- **Your tasks**
a - In the play therapy passage, which organization certifies therapists who hold the "Registered Play Therapist" credential?
b - Write out everything in the play therapy passage from "What information should" down to "out the event.".
c - According to the play therapy passage, what does the therapist's work of validating the child's experiences and fostering insight and awareness culminate in? List every outcome named.

Start of Given passage

What is “Play Therapy?”
We know that talk therapy is an effective form of treatment for adults. However, children don't always benefit from conventional talk therapy the way adults do – especially young children. As you can imagine, children lack the vocabulary and mature brain development that adults have, which can lead them to have difficulty expressing themselves and understanding their feelings.
In order to better meet the unique needs children have for therapeutic engagement, researchers and clinicians teamed up to create “Play Therapy,” which is an empirically supported model of therapy founded on principles and tenets of developmental child therapy theory. In practice, your play therapist creates an open, trusting, and supportive relationship with your child, and your child (through art, music, and play) shares their “world” with the therapist – their thoughts, feelings, and experiences. In a counseling office, toys, games and activities are used to represent words and play therapy clinicians are trained to engage in with the child to understand what they have difficulty saying with words. Children and therapists alike can use dolls, puppets, paints, or other toys to allow children the opportunity to work through, heal, and move past the difficult times in their lives.
With the therapeutic relationship established and in a supportive environment, your play therapist validates your child’s experiences while simultaneously fostering your child’s insight and awareness, which culminates in the development of new skills, adaptive coping strategies, and more collaborative relationships with the people in your child’s life.
Who can provide play therapy for my child?
As with all therapies, only a trained professional should be providing this service. Therapists with the "Registered Play Therapist" or "RPT" credential has gone through additional and extensive training to become certified by the Association for Play Therapy.
How do I pick a therapist?
Therapists have many different levels of education and expertise. If you're seeking a mental health professional for yourself or your child, you may want to ask the following questions to be able to determine if this is a good fit for your family:
- What training have you received to be a mental health professional?
- Have you ever received formal education regarding working with children?
- Have you ever received formal education on play therapy? Are you a Registered Play Therapist?
When does a child need therapy?
One of the hardest things about being a parent is knowing when to find help for your child. Children often do not know themselves that they need help or how to ask for it. Instead, as children have trouble adapting to changes in their life, in their relationships, or in themselves, they might start “acting out” in a way that can be seen in their behaviors and emotions. At school, this might look like a lack of motivation, falling grades, or difficulty in their relationships with their friends or teachers. At home, your child might appear withdrawn or more argumentative. Generally, if you or your child's teacher or pediatrician is concerned about your child, play therapy might be appropriate for your family.
How to I talk to my child about play therapy?
It's a wonderful idea to prepare your child for play therapy. You can let them know that they will be coming each week to play in the playroom with an adult who wants to help them learn how to take care of their feelings. You can reassure them that it can help children to have someone special to talk and play with.
What information should I tell the therapist to help make treatment effective?
Therapists understand that you, the parent, are the expert in regard to your child. Your therapist is a partner in helping your child's emotional health. In this collaborative relationship, it is very important for you to report events to the therapist directly. Even if you're not sure that an event in question is pertinent to counseling, it's always a good idea to call the therapist and talk out the event.
Can I ask my child about his or her therapy session?
It can be tempting to ask your child "what they learned" immediately after session. However, it is important to maintain your child’s privacy around their sessions, and your therapist will work with you to find out what kind of information should and should not be shared after sessions. Of course, your child’s safety is your therapist’s number one concern, and so parents will always be informed by the therapist if anything came up in session relating to the child’s safety or any other vital information.

End of Given passage
Start of Extracted entries

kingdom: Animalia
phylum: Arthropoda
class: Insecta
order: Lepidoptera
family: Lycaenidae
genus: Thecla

End of Extracted entries

- **Answers to the problems**
a - The Association for Play Therapy.

b -
What information should I tell the therapist to help make treatment effective?
Therapists understand that you, the parent, are the expert in regard to your child. Your therapist is a partner in helping your child's emotional health. In this collaborative relationship, it is very important for you to report events to the therapist directly. Even if you're not sure that an event in question is pertinent to counseling, it's always a good idea to call the therapist and talk out the event.

c -
- The development of new skills
- Adaptive coping strategies
- More collaborative relationships with the people in the child's life